Interpretive Summary: In this study, the main goal of this project was to compare by microarray analysis the gene expression of primary porcine macrophages after infection with the recombinant vesicular stomatitis New Jersey viruses rNJ0612NME6 or rNJ0612NME6-M51R. Overall, our results highlight the potential relevance of multiple pathways associated with the type I interferon response as important drivers of the virulence of VSNJV in pigs. A total of 105 genes were identified as a potential candidate to characterize the immune response of field VSV isolates in macrophages in future projects.

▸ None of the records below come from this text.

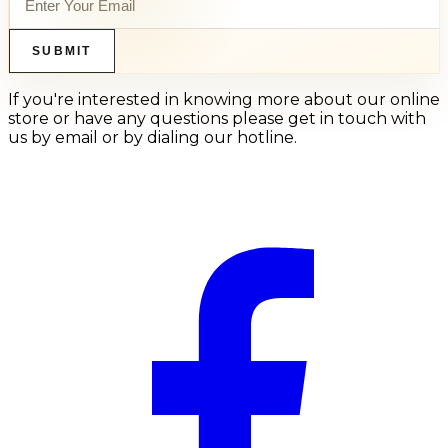
SUBMIT
If you're interested in knowing more about our online
store or have any questions please get in touch with
us by email or by dialing our hotline.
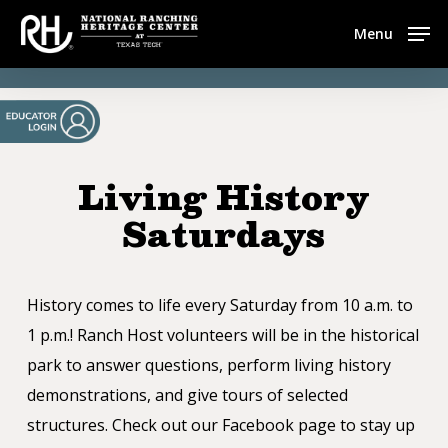
Skip
Menu
to
main
content
Living History
Saturdays
History comes to life every Saturday from 10 a.m. to
1 p.m.! Ranch Host volunteers will be in the historical
park to answer questions, perform living history
demonstrations, and give tours of selected
structures. Check out our Facebook page to stay up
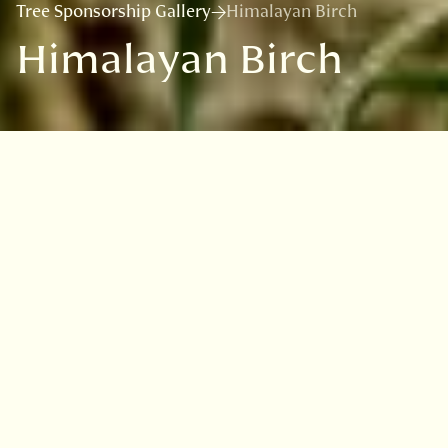
Tree Sponsorship Gallery
Himalayan Birch
Himalayan Birch
VISIT
EDINBURGH
BENMORE
DAWYCK
LOGAN
Overview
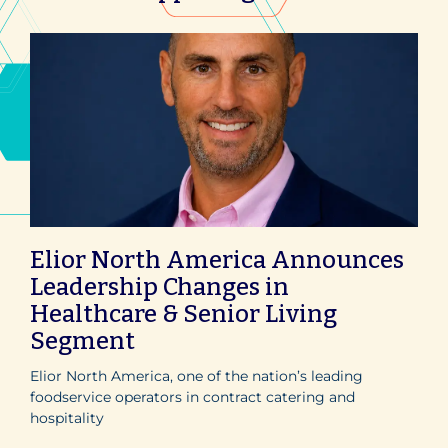
Elior North America Announces
Leadership Changes in
Healthcare & Senior Living
Segment
Elior North America, one of the nation’s leading
foodservice operators in contract catering and
hospitality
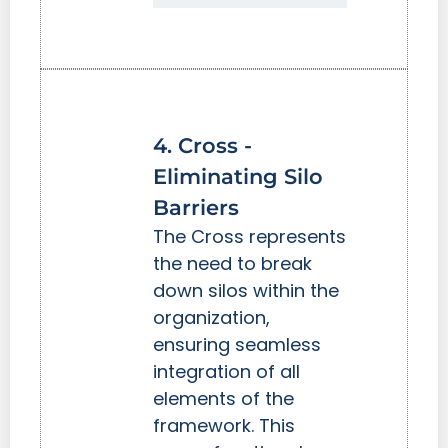
4. Cross -
Eliminating Silo
Barriers
The Cross represents
the need to break
down silos within the
organization,
ensuring seamless
integration of all
elements of the
framework. This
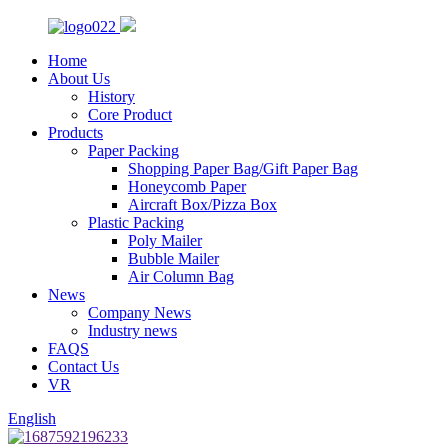
Home
About Us
History
Core Product
Products
Paper Packing
Shopping Paper Bag/Gift Paper Bag
Honeycomb Paper
Aircraft Box/Pizza Box
Plastic Packing
Poly Mailer
Bubble Mailer
Air Column Bag
News
Company News
Industry news
FAQS
Contact Us
VR
English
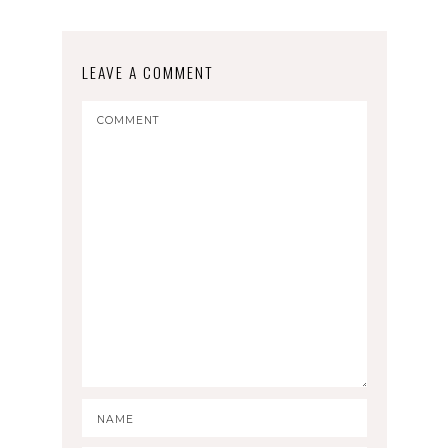
LEAVE A COMMENT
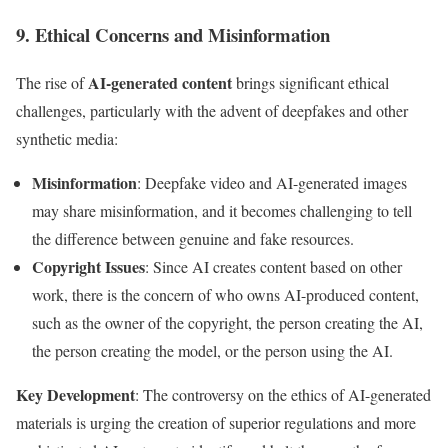
9. Ethical Concerns and Misinformation
AI-generated content
The rise of
brings significant ethical
challenges, particularly with the advent of deepfakes and other
synthetic media:
Misinformation
: Deepfake video and AI-generated images
may share misinformation, and it becomes challenging to tell
the difference between genuine and fake resources.
Copyright Issues
: Since AI creates content based on other
work, there is the concern of who owns AI-produced content,
such as the owner of the copyright, the person creating the AI,
the person creating the model, or the person using the AI.
Key Development
: The controversy on the ethics of AI-generated
materials is urging the creation of superior regulations and more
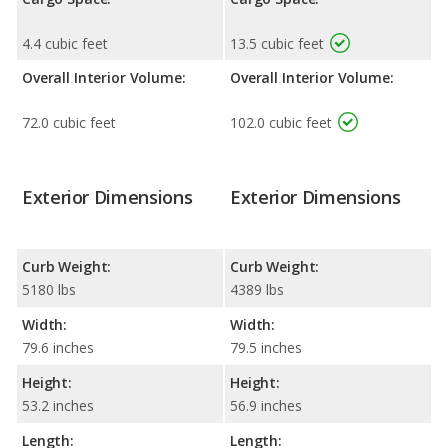
4.4 cubic feet
13.5 cubic feet
Overall Interior Volume:
Overall Interior Volume:
72.0 cubic feet
102.0 cubic feet
Exterior Dimensions
Exterior Dimensions
Curb Weight:
Curb Weight:
5180 lbs
4389 lbs
Width:
Width:
79.6 inches
79.5 inches
Height:
Height:
53.2 inches
56.9 inches
Length:
Length:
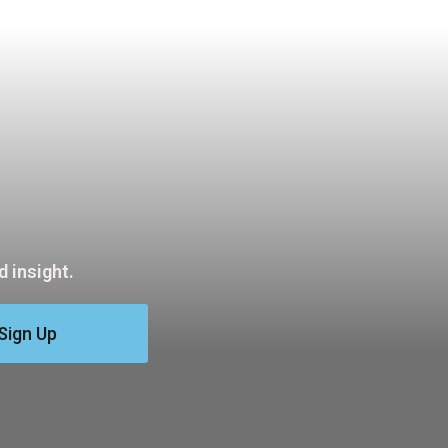
 insight.
Sign Up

Technical Abstract: Our previous study showed that a recombinant New Jersey strain with a mutation (M51R) in the matrix protein, displayed attenuated phenotypes in vivo and in ex-vivo pig macrophages and pigs. However, the molecular mechanisms underlying this attenuation have not been fully elucidated. In this study, gene expression between primary porcine macrophages infected with the M51R virus (rNJ0612NME6-M51R) or its parental virus (rNJ0612NME6) were compared. Analyses of differentially expressed genes (DEGs) revealed fourteen immune-related pathways that were significantly overrepresented as determined by Reactome pathway analysis. Among them, the immune cytokine signaling pathway was found to be the most significantly affected, followed by eight pathways involved in interferon (IFN)-related responses including activation, signaling, induction, and antiviral mechanisms. A total of 105 genes associated with identified pathways were identified as potential candidates for characterizing the immune response of macrophages to field VSV isolates. Interestingly, among these candidates, we identified multiple genes that may play a role in the control of type I IFN during the immune response to VSV in macrophages. Collectively, the results presented herein represent a framework for future analyses directed to understand the molecular factors associated with the pathogenesis of VSV in livestock.